Records shown
== Segment start ==
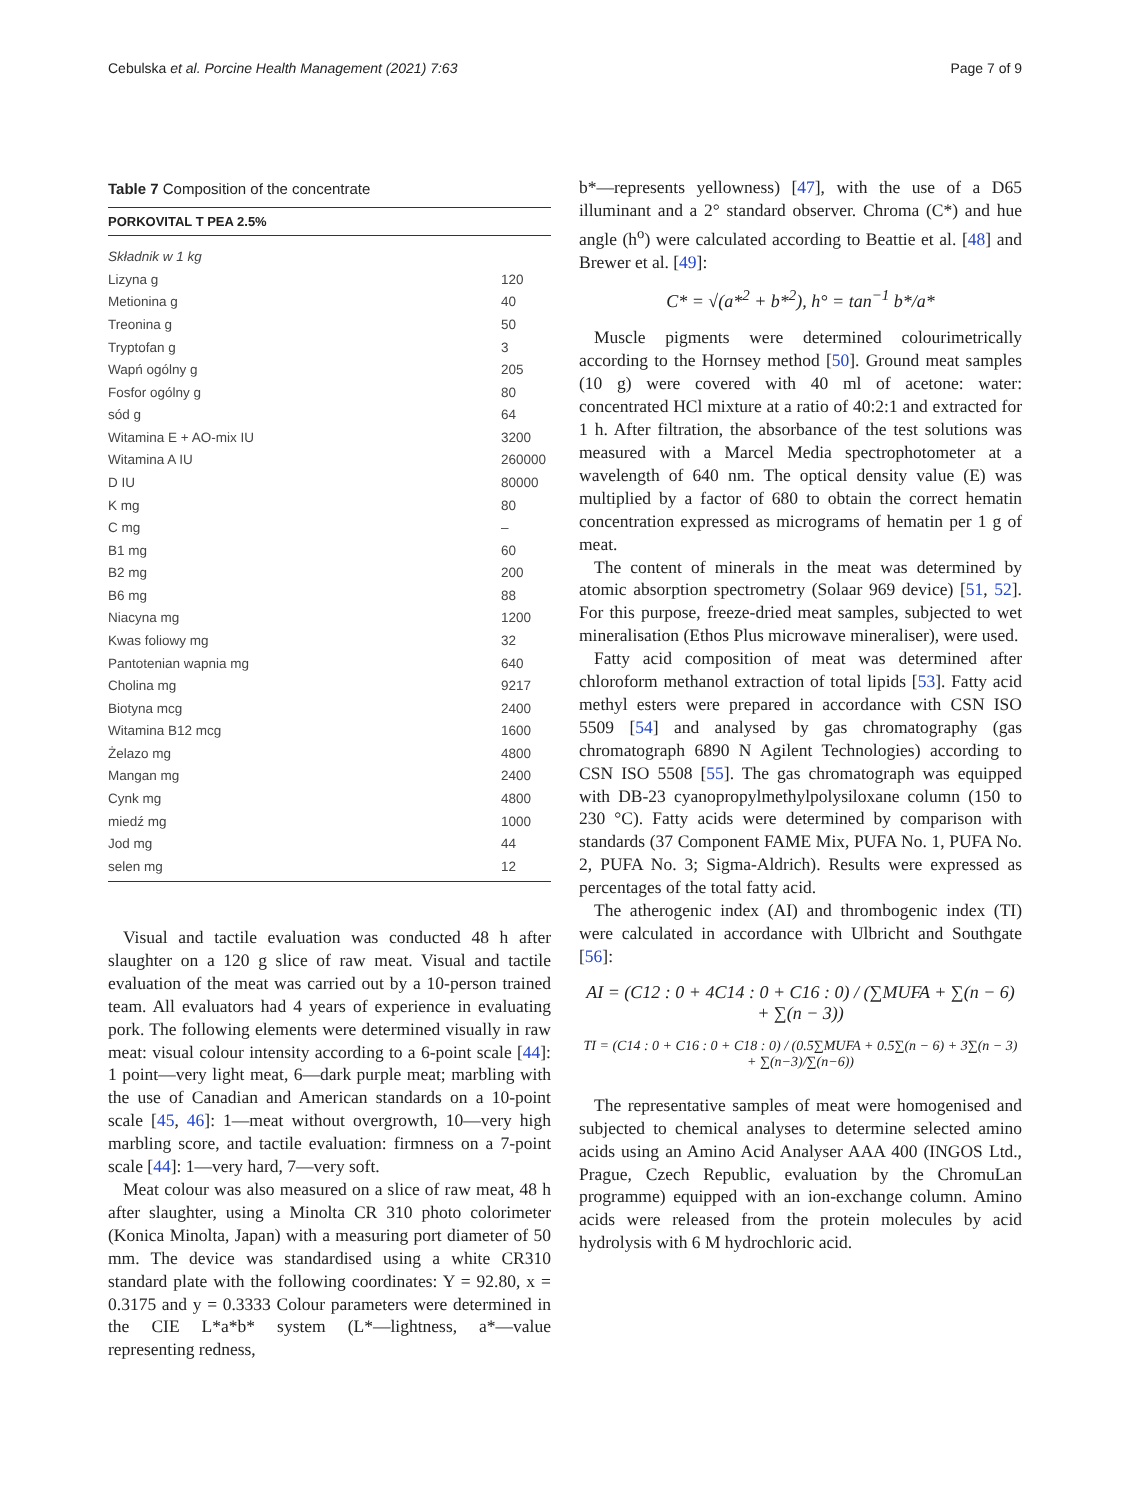Cebulska et al. Porcine Health Management (2021) 7:63 Page 7 of 9
Table 7 Composition of the concentrate
| PORKOVITAL T PEA 2.5% | |
| --- | --- |
| Składnik w 1 kg | |
| Lizyna g | 120 |
| Metionina g | 40 |
| Treonina g | 50 |
| Tryptofan g | 3 |
| Wapń ogólny g | 205 |
| Fosfor ogólny g | 80 |
| sód g | 64 |
| Witamina E + AO-mix IU | 3200 |
| Witamina A IU | 260000 |
| D IU | 80000 |
| K mg | 80 |
| C mg | – |
| B1 mg | 60 |
| B2 mg | 200 |
| B6 mg | 88 |
| Niacyna mg | 1200 |
| Kwas foliowy mg | 32 |
| Pantotenian wapnia mg | 640 |
| Cholina mg | 9217 |
| Biotyna mcg | 2400 |
| Witamina B12 mcg | 1600 |
| Żelazo mg | 4800 |
| Mangan mg | 2400 |
| Cynk mg | 4800 |
| miedź mg | 1000 |
| Jod mg | 44 |
| selen mg | 12 |
Visual and tactile evaluation was conducted 48 h after slaughter on a 120 g slice of raw meat. Visual and tactile evaluation of the meat was carried out by a 10-person trained team. All evaluators had 4 years of experience in evaluating pork. The following elements were determined visually in raw meat: visual colour intensity according to a 6-point scale [44]: 1 point—very light meat, 6—dark purple meat; marbling with the use of Canadian and American standards on a 10-point scale [45, 46]: 1—meat without overgrowth, 10—very high marbling score, and tactile evaluation: firmness on a 7-point scale [44]: 1—very hard, 7—very soft.
Meat colour was also measured on a slice of raw meat, 48 h after slaughter, using a Minolta CR 310 photo colorimeter (Konica Minolta, Japan) with a measuring port diameter of 50 mm. The device was standardised using a white CR310 standard plate with the following coordinates: Y = 92.80, x = 0.3175 and y = 0.3333 Colour parameters were determined in the CIE L*a*b* system (L*—lightness, a*—value representing redness,
b*—represents yellowness) [47], with the use of a D65 illuminant and a 2° standard observer. Chroma (C*) and hue angle (h<sup>o</sup>) were calculated according to Beattie et al. [48] and Brewer et al. [49]:
C* = √(a*<sup>2</sup> + b*<sup>2</sup>), h° = tan<sup>−1</sup> b*/a*
Muscle pigments were determined colourimetrically according to the Hornsey method [50]. Ground meat samples (10 g) were covered with 40 ml of acetone: water: concentrated HCl mixture at a ratio of 40:2:1 and extracted for 1 h. After filtration, the absorbance of the test solutions was measured with a Marcel Media spectrophotometer at a wavelength of 640 nm. The optical density value (E) was multiplied by a factor of 680 to obtain the correct hematin concentration expressed as micrograms of hematin per 1 g of meat.
The content of minerals in the meat was determined by atomic absorption spectrometry (Solaar 969 device) [51, 52]. For this purpose, freeze-dried meat samples, subjected to wet mineralisation (Ethos Plus microwave mineraliser), were used.
Fatty acid composition of meat was determined after chloroform methanol extraction of total lipids [53]. Fatty acid methyl esters were prepared in accordance with CSN ISO 5509 [54] and analysed by gas chromatography (gas chromatograph 6890 N Agilent Technologies) according to CSN ISO 5508 [55]. The gas chromatograph was equipped with DB-23 cyanopropylmethylpolysiloxane column (150 to 230 °C). Fatty acids were determined by comparison with standards (37 Component FAME Mix, PUFA No. 1, PUFA No. 2, PUFA No. 3; Sigma-Aldrich). Results were expressed as percentages of the total fatty acid.
The atherogenic index (AI) and thrombogenic index (TI) were calculated in accordance with Ulbricht and Southgate [56]:
AI = (C12 : 0 + 4C14 : 0 + C16 : 0) / (∑MUFA + ∑(n − 6) + ∑(n − 3))
TI = (C14 : 0 + C16 : 0 + C18 : 0) / (0.5∑MUFA + 0.5∑(n − 6) + 3∑(n − 3) + ∑(n−3)/∑(n−6))
The representative samples of meat were homogenised and subjected to chemical analyses to determine selected amino acids using an Amino Acid Analyser AAA 400 (INGOS Ltd., Prague, Czech Republic, evaluation by the ChromuLan programme) equipped with an ion-exchange column. Amino acids were released from the protein molecules by acid hydrolysis with 6 M hydrochloric acid.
== Segment end ==
Your task
From the records above, copy only the lines starting with the line that holds "C* = √(a*<sup>2</sup>" and going on through the line that holds "TI = (C14 : 0", exactly as written.

Solved problem
C* = √(a*<sup>2</sup> + b*<sup>2</sup>), h° = tan<sup>−1</sup> b*/a*
Muscle pigments were determined colourimetrically according to the Hornsey method [50]. Ground meat samples (10 g) were covered with 40 ml of acetone: water: concentrated HCl mixture at a ratio of 40:2:1 and extracted for 1 h. After filtration, the absorbance of the test solutions was measured with a Marcel Media spectrophotometer at a wavelength of 640 nm. The optical density value (E) was multiplied by a factor of 680 to obtain the correct hematin concentration expressed as micrograms of hematin per 1 g of meat.
The content of minerals in the meat was determined by atomic absorption spectrometry (Solaar 969 device) [51, 52]. For this purpose, freeze-dried meat samples, subjected to wet mineralisation (Ethos Plus microwave mineraliser), were used.
Fatty acid composition of meat was determined after chloroform methanol extraction of total lipids [53]. Fatty acid methyl esters were prepared in accordance with CSN ISO 5509 [54] and analysed by gas chromatography (gas chromatograph 6890 N Agilent Technologies) according to CSN ISO 5508 [55]. The gas chromatograph was equipped with DB-23 cyanopropylmethylpolysiloxane column (150 to 230 °C). Fatty acids were determined by comparison with standards (37 Component FAME Mix, PUFA No. 1, PUFA No. 2, PUFA No. 3; Sigma-Aldrich). Results were expressed as percentages of the total fatty acid.
The atherogenic index (AI) and thrombogenic index (TI) were calculated in accordance with Ulbricht and Southgate [56]:
AI = (C12 : 0 + 4C14 : 0 + C16 : 0) / (∑MUFA + ∑(n − 6) + ∑(n − 3))
TI = (C14 : 0 + C16 : 0 + C18 : 0) / (0.5∑MUFA + 0.5∑(n − 6) + 3∑(n − 3) + ∑(n−3)/∑(n−6))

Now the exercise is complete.